Ribbon-cuttings and dedications in the next four months will mark the openings of a wide range of buildings that have been taking shape over the past several years, including works by such notable designers as Gwathmey Siegel & Associates, Robert A. M. Stern Architects and Zimmer Gunsul Frasca Partnership.
Here are some of the important dates on the local architectural calendar:
This week: Opening of The Terraces, a mixed-use community off Martin Luther King Jr. Boulevard on either side of Lexington St. It's the second of four neotraditional communities that Baltimore's housing authority is building in place of high-rise public housing. Torti Gallas and Partners/CHK of Silver Spring designed the master plan.
Sept. 11, 3 p.m.: Rededication of the Francis Scott Key Monument at Eutaw Place and Lanvale Street, after a $125,000 restoration. Steven Tatti was the conservator.
Sept 15: Opening of the Bibelot Bookstore and Donna's Cafe at The Village of Cross Keys, off the 5100 block of Falls Road. Kann and Associates was the architect.
Sept. 17, 9:45 a.m.: Grand opening of a 223,000-square-foot expansion of The Mall in Columbia, including a branch of Nordstrom and 15 other stores. Ray Bailey and Associates of Houston, Texas, was the lead architect.
Mid-September: Opening of the Peabody Music Bookstore and Cafe, 5 E. Centre St. Murphy and Dittenhafer Architects.
Sept. 22: Open house for new headquarters of Eisner and Associates, an advertising and public relations firm that moved this year to the renovated Skylar (formerly, Bagby) building at Fleet and Exeter streets. Gensler Associates was the architect.
Sept. 25: The Contemporary Museum, Baltimore's museum of contemporary art, will open a permanent home on the first level of the former Home Mutual Life Building at 100 W. Centre St. near Mount Vernon. Ziger/Snead Inc. is the architect.

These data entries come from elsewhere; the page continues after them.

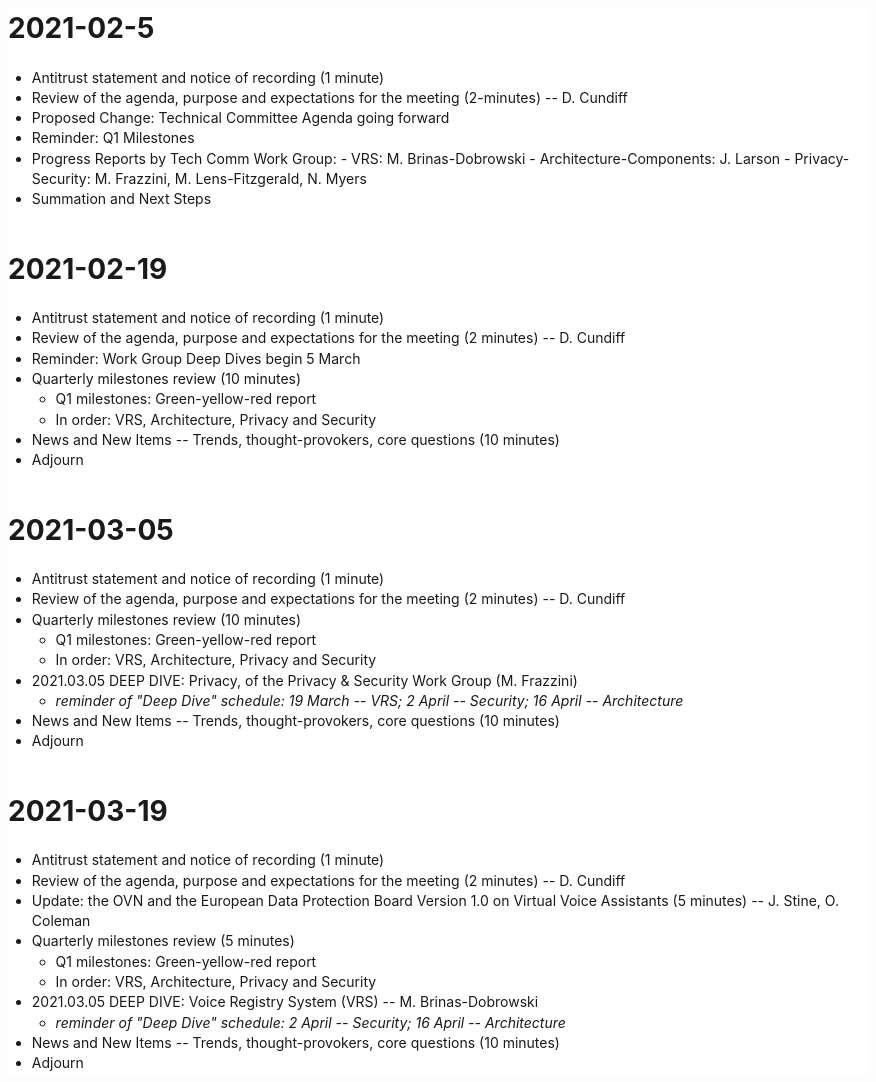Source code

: # 2021-02-5

- Antitrust statement and notice of recording (1 minute)
- Review of the agenda, purpose and expectations for the meeting (2-minutes) -- D. Cundiff
- Proposed Change:  Technical Committee Agenda going forward  
- Reminder: Q1 Milestones
- Progress Reports by Tech Comm Work Group: 
      - VRS: M. Brinas-Dobrowski
      - Architecture-Components:  J. Larson
      - Privacy-Security: M. Frazzini, M. Lens-Fitzgerald, N. Myers
- Summation and Next Steps

# 2021-02-19

- Antitrust statement and notice of recording (1 minute)
- Review of the agenda, purpose and expectations for the meeting (2 minutes) -- D. Cundiff
- Reminder: Work Group Deep Dives begin 5 March
- Quarterly milestones review (10 minutes)
  - Q1 milestones: Green-yellow-red report
  - In order: VRS, Architecture, Privacy and Security
- News and New Items -- Trends, thought-provokers, core questions (10 minutes) 
- Adjourn

# 2021-03-05

- Antitrust statement and notice of recording (1 minute)
- Review of the agenda, purpose and expectations for the meeting (2 minutes) -- D. Cundiff
- Quarterly milestones review (10 minutes)
  - Q1 milestones: Green-yellow-red report
  - In order: VRS, Architecture, Privacy and Security
- 2021.03.05 DEEP DIVE:  Privacy, of the Privacy & Security Work Group (M. Frazzini)
  - _reminder of "Deep Dive" schedule: 19 March -- VRS; 2 April -- Security; 16 April -- Architecture_
- News and New Items -- Trends, thought-provokers, core questions (10 minutes) 
- Adjourn

# 2021-03-19

- Antitrust statement and notice of recording (1 minute)
- Review of the agenda, purpose and expectations for the meeting (2 minutes) -- D. Cundiff
- Update: the OVN and the European Data Protection Board Version 1.0 on Virtual Voice Assistants (5 minutes) -- J. Stine, O. Coleman
- Quarterly milestones review (5 minutes)
  - Q1 milestones: Green-yellow-red report
  - In order: VRS, Architecture, Privacy and Security
- 2021.03.05 DEEP DIVE:  Voice Registry System (VRS) -- M. Brinas-Dobrowski 
  - _reminder of "Deep Dive" schedule: 2 April -- Security; 16 April -- Architecture_
- News and New Items -- Trends, thought-provokers, core questions (10 minutes) 
- Adjourn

Sept. 26 at 10 a.m.: Blessing and rededication of Meletia Hall, a 1910 residence hall at the College of Notre Dame of Maryland, after renovations coordinated by Robert A. M. Stern Architects of New York.

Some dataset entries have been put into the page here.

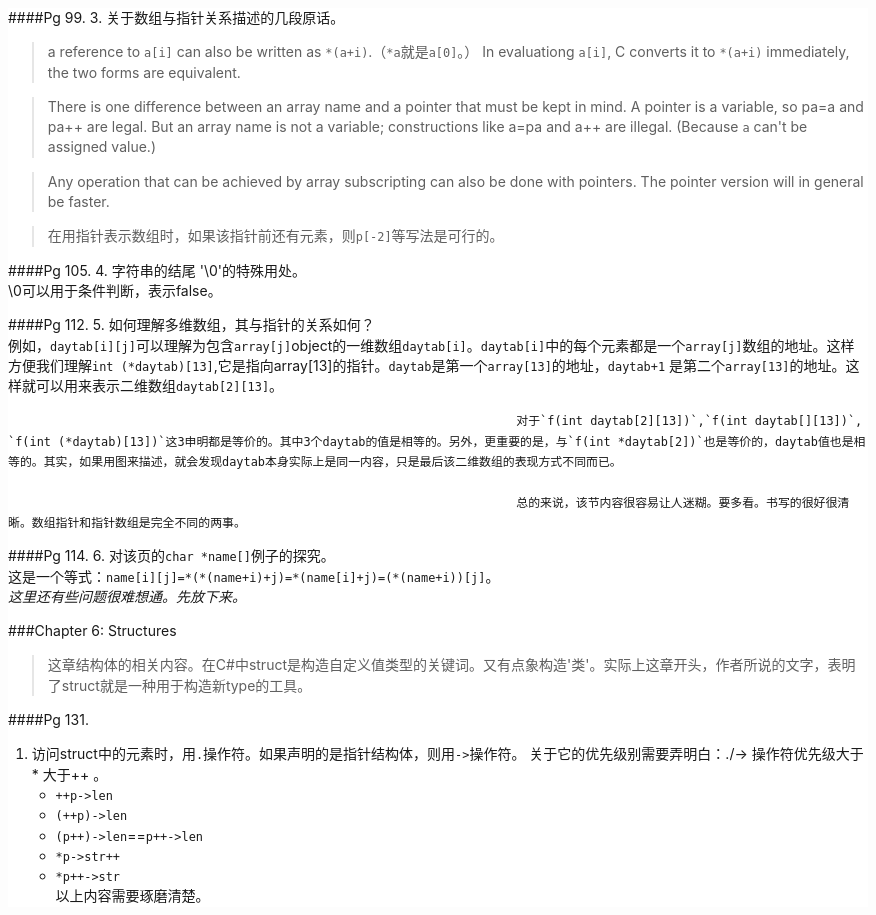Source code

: ####Pg 99.
3. 关于数组与指针关系描述的几段原话。

>a reference to `a[i]` can also be written as `*(a+i)`.（`*a`就是`a[0]`。） In evaluationg `a[i]`, C converts it to `*(a+i)` immediately, the two forms are equivalent.

>There is one difference between an array name and a pointer that must be kept in mind. A pointer is a variable, so pa=a and pa++ are legal. But an array name is not a variable; constructions like a=pa and a++ are illegal. (Because `a` can't be assigned value.)

>Any operation that can be achieved by array subscripting can also be done with pointers. The pointer version will in general be faster.

>在用指针表示数组时，如果该指针前还有元素，则`p[-2]`等写法是可行的。


####Pg 105.
4. 字符串的结尾	'\0'的特殊用处。   
\0可以用于条件判断，表示false。

####Pg 112.
5.  如何理解多维数组，其与指针的关系如何？  
例如，`daytab[i][j]`可以理解为包含`array[j]`object的一维数组`daytab[i]`。`daytab[i]`中的每个元素都是一个`array[j]`数组的地址。这样方便我们理解`int (*daytab)[13]`,它是指向array[13]的指针。`daytab`是第一个`array[13]`的地址，`daytab+1` 是第二个`array[13]`的地址。这样就可以用来表示二维数组`daytab[2][13]`。

																		   对于`f(int daytab[2][13])`,`f(int daytab[][13])`,					 `f(int (*daytab)[13])`这3申明都是等价的。其中3个daytab的值是相等的。另外，更重要的是，与`f(int *daytab[2])`也是等价的，daytab值也是相等的。其实，如果用图来描述，就会发现daytab本身实际上是同一内容，只是最后该二维数组的表现方式不同而已。
																		   
																		   总的来说，该节内容很容易让人迷糊。要多看。书写的很好很清晰。数组指针和指针数组是完全不同的两事。
																		   
####Pg 114.
6. 对该页的`char *name[]`例子的探究。  
这是一个等式：`name[i][j]=*(*(name+i)+j)=*(name[i]+j)=(*(name+i))[j]`。    
*这里还有些问题很难想通。先放下来。*  

###Chapter 6: Structures
>这章结构体的相关内容。在C#中struct是构造自定义值类型的关键词。又有点象构造'类'。实际上这章开头，作者所说的文字，表明了struct就是一种用于构造新type的工具。

####Pg 131.
1. 访问struct中的元素时，用`.`操作符。如果声明的是指针结构体，则用`->`操作符。
     关于它的优先级别需要弄明白：./-> 操作符优先级大于 * 大于++ 。
     * `++p->len`
     * `(++p)->len`
     * `(p++)->len`==`p++->len` 
     * `*p->str++`
     * `*p++->str`  
     以上内容需要琢磨清楚。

Sept. 28 at 4:30 p.m.: A "roof-raising" party for The Redwood, a 151-unit apartment building at Redwood and S. Eutaw streets, designed by Lawrence A. Menefee Architects. The building will be ready for occupancy later in the year.
Oct. 1: Grand opening of the Fells Point Visitor Center, 808 S. Ann St., designed by Rebecca Swanston and Associates.

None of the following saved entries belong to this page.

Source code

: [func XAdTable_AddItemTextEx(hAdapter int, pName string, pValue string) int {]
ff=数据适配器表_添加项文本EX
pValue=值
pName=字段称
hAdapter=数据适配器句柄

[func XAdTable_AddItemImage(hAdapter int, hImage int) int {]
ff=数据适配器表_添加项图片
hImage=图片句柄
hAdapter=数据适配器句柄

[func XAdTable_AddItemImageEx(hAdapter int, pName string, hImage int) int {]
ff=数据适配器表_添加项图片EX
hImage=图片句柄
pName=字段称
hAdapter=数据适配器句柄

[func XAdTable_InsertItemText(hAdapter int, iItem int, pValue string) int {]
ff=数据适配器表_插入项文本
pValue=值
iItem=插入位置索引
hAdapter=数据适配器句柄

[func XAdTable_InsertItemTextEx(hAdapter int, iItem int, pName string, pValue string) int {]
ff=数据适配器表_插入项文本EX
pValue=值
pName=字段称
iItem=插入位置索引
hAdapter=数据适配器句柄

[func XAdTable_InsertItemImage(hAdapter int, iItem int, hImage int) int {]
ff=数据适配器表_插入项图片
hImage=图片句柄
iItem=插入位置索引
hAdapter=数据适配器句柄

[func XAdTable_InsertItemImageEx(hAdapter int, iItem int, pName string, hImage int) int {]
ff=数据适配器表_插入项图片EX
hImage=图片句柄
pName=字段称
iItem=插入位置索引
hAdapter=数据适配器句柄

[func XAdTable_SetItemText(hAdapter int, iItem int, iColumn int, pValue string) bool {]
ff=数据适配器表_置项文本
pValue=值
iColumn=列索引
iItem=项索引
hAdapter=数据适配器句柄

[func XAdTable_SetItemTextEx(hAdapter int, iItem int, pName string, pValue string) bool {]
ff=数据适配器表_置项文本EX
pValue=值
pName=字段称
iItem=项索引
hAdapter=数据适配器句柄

Oct. 24 at 4 p.m.: Dedication of the Lutheran Center in the 700 block of Light Street, headquarters for five Lutheran service agencies, including Lutheran World Relief and Lutheran Immigration and Refugee Service. Designed by Marks Thomas and Associates of Baltimore and Gwathmey Siegel & Associates of New York.
Oct. 25: Public dedication of the the Harry and Jeanette Weinberg Building, a $125 million, eight-level structure at the northeast corner of Broadway and Orleans Street that will be home for the Johns Hopkins Comprehensive Cancer Center. Odell Associates Inc. of North Carolina was the lead architect.
Early December: Rededication of the restored sanctuary of St. Ignatius Church, 740 N. Calvert St. Murphy and Dittenhafer Architects.
Dec. 6: Ceremonial opening of the Bunting Blaustein Building, a $59 million, 10-story cancer research facility on Orleans Street west of Broadway. Part of the Johns Hopkins medical campus, it will be ready for occupancy in January 2000. The architects are Henningson Durham and Richardson of Alexandria, Va., and Zimmer Gunsul Frasca Partnership of Portland, Ore.
More to come: Other projects that are rapidly nearing completion but don't have a firm completion date include a new student center for Loyola College in Maryland and the final phases of a 20-unit townhouse development along Key Highway, both by Cho, Wilks and Benn Architects.
Also by late fall, Amtrak is scheduled to complete $11 million worth of renovations at Penn Station to prepare it for the start of high-speed rail service.